Cool, right? Can we kill all the mutants though? Sounds a bit like a first person shoot ‘em up! Just because mutants exist that don’t make test cases fail doesn’t mean the program is not tested.
Of course there can be such changes. Software is a complex beast and the behavior of our systems depends on more than a single line of code that we might be changing.
This is known as a problem of the equivalent mutations. This means the code that is changed is semantically equivalent to its prior version. It is a problem, because we cannot determine the equivalence of two programs automatically, which means human validation is necessary.
However, the general approach of mutation testing is super efficient at exploring the quality of your tests. It answers to the following questions:
- Mutation testing always shows which code that is tested.
- It gives you a very high degree of confidence in the test suite.
- It can sometimes find bugs in the actual code.
Pretty sweet, eh? So now, 40 years later we have the pitest library that explores the idea of mutation testing and applies its principles to Java programs. Other languages have other implementations of the concept, but Henry focused on Java.
The session showed a demo of pitest running on the Joda-Time library and some sample projects to show different aspects of what you might expect from mutation testing. One aspect which Henry highlighted is that mutation testing might take a lot of time. Imagine that you have to run all your tests to determine if a single mutant survives? That can take ages on an average enterprise project.
Have no fear, Henry continued to explain how pitest prioritizes the code changes and tests to run in order to get back results as quickly as possible. How certain assumptions, like the tests which catch superficial bugs (these are the ones you hate to write the most, by the way) are most suitable to catch the real bugs too help to reduce the overall duration of mutation testing significantly.
All in all, there’s little point to describe the demo that was going on in the session, you should really watch it yourselves to get the benefit. Here’s a link to the Github repository for the sample project Henry used in the session, called truth, so you can follow it and catch a couple of mutants yourself.
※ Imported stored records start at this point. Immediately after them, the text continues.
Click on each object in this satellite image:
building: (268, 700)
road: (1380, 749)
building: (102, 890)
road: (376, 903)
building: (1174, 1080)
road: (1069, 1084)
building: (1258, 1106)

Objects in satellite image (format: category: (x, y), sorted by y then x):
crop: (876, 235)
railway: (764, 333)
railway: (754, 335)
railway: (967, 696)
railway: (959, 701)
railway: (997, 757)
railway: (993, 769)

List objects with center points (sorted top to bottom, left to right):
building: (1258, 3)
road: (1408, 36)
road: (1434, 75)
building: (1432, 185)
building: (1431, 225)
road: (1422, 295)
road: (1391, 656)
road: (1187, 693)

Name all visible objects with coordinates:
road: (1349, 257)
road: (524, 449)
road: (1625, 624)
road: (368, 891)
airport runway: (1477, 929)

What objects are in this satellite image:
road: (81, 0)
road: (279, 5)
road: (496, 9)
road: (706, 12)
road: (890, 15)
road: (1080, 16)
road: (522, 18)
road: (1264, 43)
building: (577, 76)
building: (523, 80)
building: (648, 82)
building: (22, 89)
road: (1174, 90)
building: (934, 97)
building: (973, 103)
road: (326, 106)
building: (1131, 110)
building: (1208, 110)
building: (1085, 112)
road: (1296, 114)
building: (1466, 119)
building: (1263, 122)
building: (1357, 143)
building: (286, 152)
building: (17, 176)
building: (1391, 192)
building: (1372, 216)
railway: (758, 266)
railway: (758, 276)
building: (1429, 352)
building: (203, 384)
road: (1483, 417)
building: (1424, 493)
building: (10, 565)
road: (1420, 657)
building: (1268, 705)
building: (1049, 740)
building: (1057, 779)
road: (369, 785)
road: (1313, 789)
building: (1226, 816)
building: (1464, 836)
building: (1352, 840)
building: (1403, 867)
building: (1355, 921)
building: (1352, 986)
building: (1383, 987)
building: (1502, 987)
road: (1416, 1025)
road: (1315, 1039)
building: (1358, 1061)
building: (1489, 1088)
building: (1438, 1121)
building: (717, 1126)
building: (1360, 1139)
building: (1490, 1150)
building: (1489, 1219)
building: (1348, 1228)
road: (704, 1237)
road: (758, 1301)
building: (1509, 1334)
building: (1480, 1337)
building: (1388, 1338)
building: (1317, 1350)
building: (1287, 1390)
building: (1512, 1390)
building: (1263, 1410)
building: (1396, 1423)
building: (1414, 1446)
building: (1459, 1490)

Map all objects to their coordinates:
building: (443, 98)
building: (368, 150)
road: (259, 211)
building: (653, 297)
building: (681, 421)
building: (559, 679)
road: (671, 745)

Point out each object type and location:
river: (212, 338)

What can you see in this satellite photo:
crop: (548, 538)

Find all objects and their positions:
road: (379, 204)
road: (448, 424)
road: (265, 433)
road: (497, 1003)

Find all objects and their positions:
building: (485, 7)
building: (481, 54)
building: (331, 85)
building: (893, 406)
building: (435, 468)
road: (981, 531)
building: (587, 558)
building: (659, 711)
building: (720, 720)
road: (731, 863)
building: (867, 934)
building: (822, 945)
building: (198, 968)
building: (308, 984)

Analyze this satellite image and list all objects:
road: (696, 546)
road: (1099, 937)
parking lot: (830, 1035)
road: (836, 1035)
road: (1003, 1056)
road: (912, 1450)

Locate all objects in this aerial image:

Check this project, consider adding pitest run to a pet-project of yours, or who are we trying to kid, go test it with the main project you work on everyday. It might help you a lot with trusting and refactoring your tests. But most importantly, watch the session in full, it was a very educational one and Henry did an amazing job at explaining mutation testing so we got super inspired about it. Seriously, go watch the video!
After the session, Henry was a great sport and joined us for the RebelLabs interview with a Virtual JUG speaker. Where we had great time chatting about tooling and code quality, which JVM languages he likes and which he feels most productive with. We also talk about whether mutation testing is a necessary tool and how developers can sell it to their managers.